The prevalence of sepsis caused by gram-positive organisms is increasing (10). Streptococcus pneumoniae is the major pathogen causing invasive diseases, including sepsis, meningitis, and pneumonia (8, 33). Little is known about the components of gram-positive bacteria responsible for the host NO response. Two cell wall components of Staphylococcus aureus, lipoteichoic acid and peptidoglycan, have been reported to cause induction of NO, shock, and organ injury (6, 17). In S. pneumoniae, pneumococcal cell walls have been shown to stimulate NO production in vitro (4, 9, 18, 28); however, the specific component or components of pneumococci responsible for induction of iNOS or NO production are unknown. Here we analyze which factors of live pneumococci contribute to NO stimulation in murine macrophages. We found that pneumolysin (Pln), a pore-forming hemolysin, is the primary component of live pneumococci stimulating NO production in macrophages.
MATERIALS AND METHODS
Cell culture and reagents.
RAW 264.7 cells were purchased from the American Type Culture Collection (Rockville, Md.) and were cultured in Dulbecco minimal essential medium (DMEM) (BioWhittaker, Walkersville, Md.) supplemented with 10% fetal bovine serum (BioWhittaker) and 2 mM l-glutamine (Gibco BRL, Grand Island, N.Y.) without antibiotics or indicator dye in a 37°C incubator with 5% CO2. RAW cells were confirmed to be negative for Mycoplasma (Geneprobe; Fisher Scientific, Atlanta, Ga.) and endotoxin (Limulus amebocyte lysate, QCL-1000 kit; BioWhittaker). IRF-1−/− (22) and IFN-γR−/− (15) mice were obtained from Jackson Laboratory (Bar Harbor, Me.). IFN-γR−/− mice are on a 129/BL6 background. IRF-1−/− mice have been backcrossed onto the C57BL/6 background for six generations and one further generation by P.J.M. Mice were housed and bred under specific-pathogen-free conditions at St. Jude Children’s Research Hospital Animal Resource Center. Murine peritoneal macrophages were harvested 4 days after intraperitoneal injection of 3 ml of 3% thioglycolate broth. Erythrocytes were removed by hypotonic lysis, and a sample of cells was stained following cytospin. Preparations were >90% macrophages. Peritoneal macrophages were washed and resuspended in RPMI medium (Gibco BRL) containing 10% fetal calf serum and plated in 24-well plates at 2 × 106 cells per well. Adherent monolayers were treated with the agents described in the legends to Fig. 4 and 5 for 18 h.
FIG. 4.

◆ **DATASET EXTRACT**
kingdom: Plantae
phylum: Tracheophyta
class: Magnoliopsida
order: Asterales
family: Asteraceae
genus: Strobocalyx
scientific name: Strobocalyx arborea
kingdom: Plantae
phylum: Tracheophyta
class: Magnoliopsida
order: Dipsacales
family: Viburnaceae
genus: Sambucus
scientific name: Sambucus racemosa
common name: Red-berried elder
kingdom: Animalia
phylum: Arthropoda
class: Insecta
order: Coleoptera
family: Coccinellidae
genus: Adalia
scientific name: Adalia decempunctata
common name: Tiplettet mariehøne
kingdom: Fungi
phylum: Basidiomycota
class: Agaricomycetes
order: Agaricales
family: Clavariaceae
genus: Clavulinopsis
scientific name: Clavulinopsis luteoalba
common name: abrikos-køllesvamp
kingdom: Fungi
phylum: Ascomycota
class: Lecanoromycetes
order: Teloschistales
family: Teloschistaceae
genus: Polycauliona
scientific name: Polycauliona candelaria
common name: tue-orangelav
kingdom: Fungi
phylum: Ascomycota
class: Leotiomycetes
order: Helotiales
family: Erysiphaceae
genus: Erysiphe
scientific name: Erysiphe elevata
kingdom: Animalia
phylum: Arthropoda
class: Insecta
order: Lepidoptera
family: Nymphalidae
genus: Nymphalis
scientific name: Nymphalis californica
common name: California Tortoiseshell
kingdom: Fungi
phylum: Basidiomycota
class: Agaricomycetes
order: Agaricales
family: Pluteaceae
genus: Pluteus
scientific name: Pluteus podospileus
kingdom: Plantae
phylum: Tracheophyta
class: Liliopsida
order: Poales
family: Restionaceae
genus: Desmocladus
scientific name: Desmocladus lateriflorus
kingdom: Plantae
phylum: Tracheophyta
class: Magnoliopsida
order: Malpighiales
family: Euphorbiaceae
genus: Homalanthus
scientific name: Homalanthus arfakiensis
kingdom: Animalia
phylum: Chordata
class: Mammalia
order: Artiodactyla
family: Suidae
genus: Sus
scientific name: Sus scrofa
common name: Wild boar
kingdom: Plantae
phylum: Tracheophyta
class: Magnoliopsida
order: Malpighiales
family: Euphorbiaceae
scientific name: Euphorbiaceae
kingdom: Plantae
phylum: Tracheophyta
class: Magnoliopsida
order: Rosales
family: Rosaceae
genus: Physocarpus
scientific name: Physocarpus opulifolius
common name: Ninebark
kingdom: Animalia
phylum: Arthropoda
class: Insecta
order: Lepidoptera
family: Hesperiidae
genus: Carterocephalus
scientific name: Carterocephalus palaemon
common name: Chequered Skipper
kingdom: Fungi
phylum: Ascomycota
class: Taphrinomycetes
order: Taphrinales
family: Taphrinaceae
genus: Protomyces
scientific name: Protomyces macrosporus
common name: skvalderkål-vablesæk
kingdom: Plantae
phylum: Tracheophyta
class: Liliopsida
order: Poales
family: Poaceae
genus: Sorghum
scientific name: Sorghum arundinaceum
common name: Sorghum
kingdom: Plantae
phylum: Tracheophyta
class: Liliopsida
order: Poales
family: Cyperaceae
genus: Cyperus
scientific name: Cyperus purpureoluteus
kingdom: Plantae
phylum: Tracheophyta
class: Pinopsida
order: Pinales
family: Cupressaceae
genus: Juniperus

◆ **PROBLEMS AND TASKS**
1: From the text on pneumococci and nitric oxide, list every town named as the location of a supplier or source of cells, reagents, or mice, with its state abbreviation.
2: Write the next part of the text on pneumococci and nitric oxide, continuing on from its last line.

◆ **ANSWER SECTION**
1: Rockville, Md.; Walkersville, Md.; Grand Island, N.Y.; Atlanta, Ga.; Bar Harbor, Me.

2:
Stimulation of iNOS production by Pln is dependent on the IFN-γ signaling pathway. Peritoneally derived inflammatory macrophages were isolated from wild-type, IRF-1−/−, or IFN-γR−/− mice as described in Materials and Methods. Wild-type cells derived from C57BL/6 or 129/BL6 mice responded in similar fashions to the stimulants indicated. Wild-type results shown are from cells derived from C57BL/6 mice. Cells were stimulated with the different agents shown at the top of each panel for 18 h, and cell lysates were prepared. iNOS (A) and IRF-1 (B) were detected by immunoblotting. The adapter protein Grb-2, whose levels do not fluctuate in macrophages (25a), was used as a loading control and was detected by immunoblotting (C). Panel D shows a simplified diagram of some of the key components required for iNOS expression. Note that in the highest concentrations of Pln, there is less total protein loaded, which reflects Pln-induced toxicity to the cells. The molecular masses of the proteins are as follows: iNOS, ∼130 kDa; IRF-1, ∼43 kDa; and Grb-2, ∼26 kDa. Final concentrations of agonists used were as follows: LPS, 50 and 200 ng/ml; IFN-γ, 2 ng/ml in all cases; and recombinant Pln, 1.25, 2.5, 5, and 12.5 μg/ml. Data are representative of two independent experiments.
FIG. 5.
Pln is a general inflammatory agonist of macrophages. Peritoneally derived inflammatory macrophages were isolated from wild-type, IRF-1−/−, or IFN-γR−/− mice, as described in Materials and Methods, and stimulated with the different agents shown as described for Fig. 4. Concentrations of agonists were the same for Fig. 4. IL-6 (A) and TNF-α (C) were measured by ELISA and are reported as means from quadruplicate measurements. COX-2 was measured by immunoblotting as described in the legend to Fig. 4. Note that macrophages from IFN-γR−/− mice did not produce any detectable TNF-α under these conditions. Data are representative of two independent experiments.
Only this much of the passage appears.